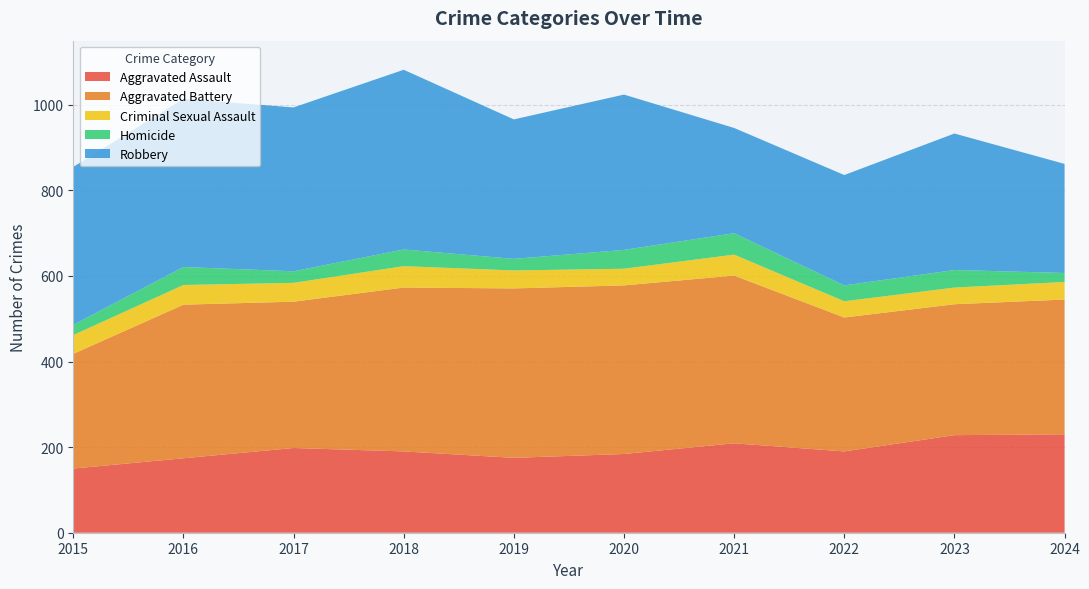

Reading left to right, extract all data points from this chart.

Aggravated Assault: 2015=150	2016=174	2017=198	2018=190	2019=175	2020=184	2021=209	2022=190	2023=228	2024=230
Aggravated Battery: 2015=268	2016=359	2017=342	2018=383	2019=396	2020=394	2021=392	2022=313	2023=306	2024=315
Criminal Sexual Assault: 2015=44	2016=46	2017=44	2018=50	2019=42	2020=39	2021=49	2022=38	2023=39	2024=41
Homicide: 2015=24	2016=42	2017=27	2018=39	2019=27	2020=44	2021=50	2022=37	2023=41	2024=21
Robbery: 2015=369	2016=393	2017=383	2018=420	2019=326	2020=363	2021=246	2022=258	2023=319	2024=255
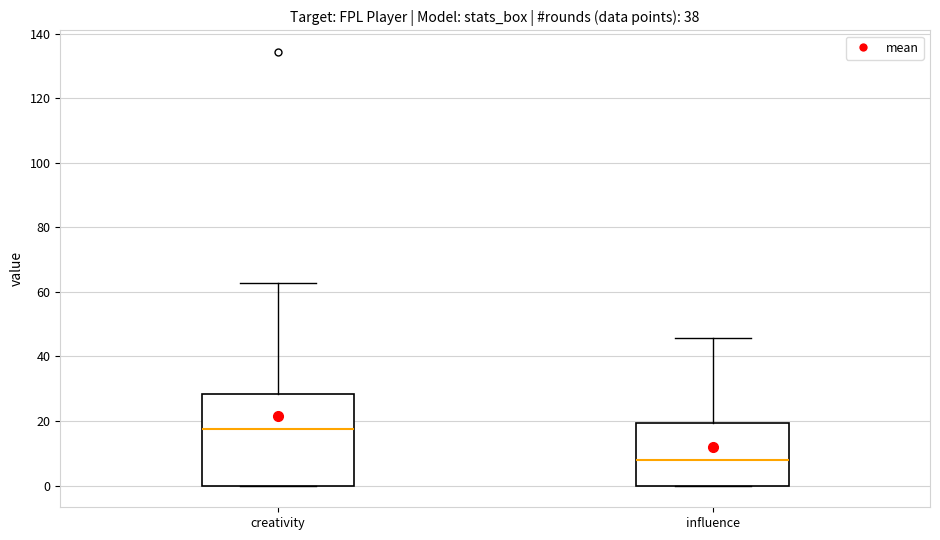

Which box is the tallest, from its lower edge to its upper edge?

creativity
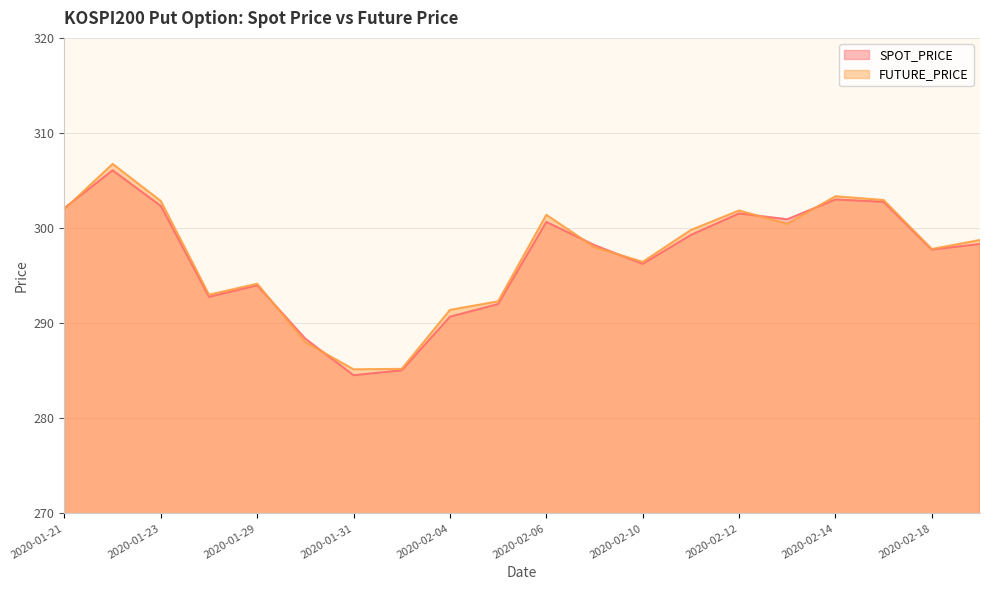

How many times do SPOT_PRICE and FUTURE_PRICE cross each other?

7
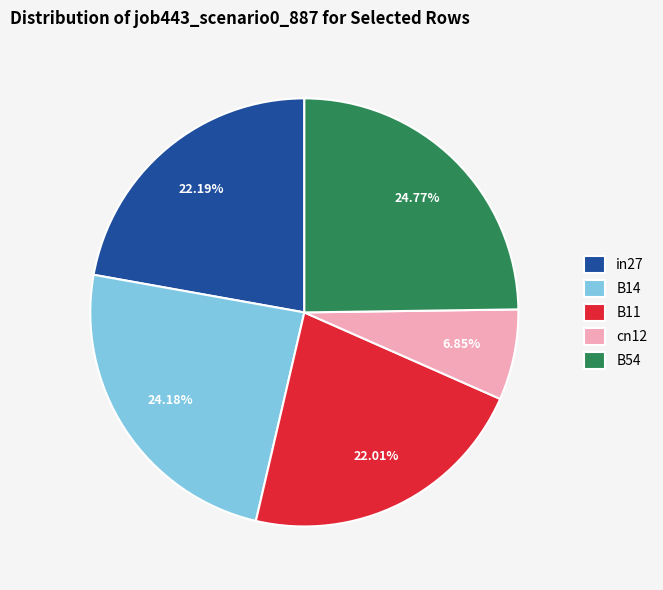

What portion of the pie excludes B14?

75.8%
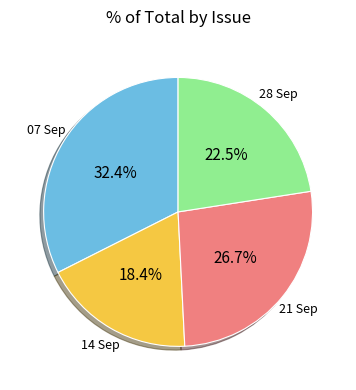

Does any single category account for the majority?

No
= = = =
-- TASK STATEMENT --
Extract every row above without any change, leaving out the picture lines.

-- SOLUTION FOR THIS PROBLEM --
Reading left to right, extract all data points from this chart.

Aggravated Assault: 2015=150	2016=174	2017=198	2018=190	2019=175	2020=184	2021=209	2022=190	2023=228	2024=230
Aggravated Battery: 2015=268	2016=359	2017=342	2018=383	2019=396	2020=394	2021=392	2022=313	2023=306	2024=315
Criminal Sexual Assault: 2015=44	2016=46	2017=44	2018=50	2019=42	2020=39	2021=49	2022=38	2023=39	2024=41
Homicide: 2015=24	2016=42	2017=27	2018=39	2019=27	2020=44	2021=50	2022=37	2023=41	2024=21
Robbery: 2015=369	2016=393	2017=383	2018=420	2019=326	2020=363	2021=246	2022=258	2023=319	2024=255

Which box is the tallest, from its lower edge to its upper edge?

creativity

How many times do SPOT_PRICE and FUTURE_PRICE cross each other?

7

What portion of the pie excludes B14?

75.8%

Does any single category account for the majority?

No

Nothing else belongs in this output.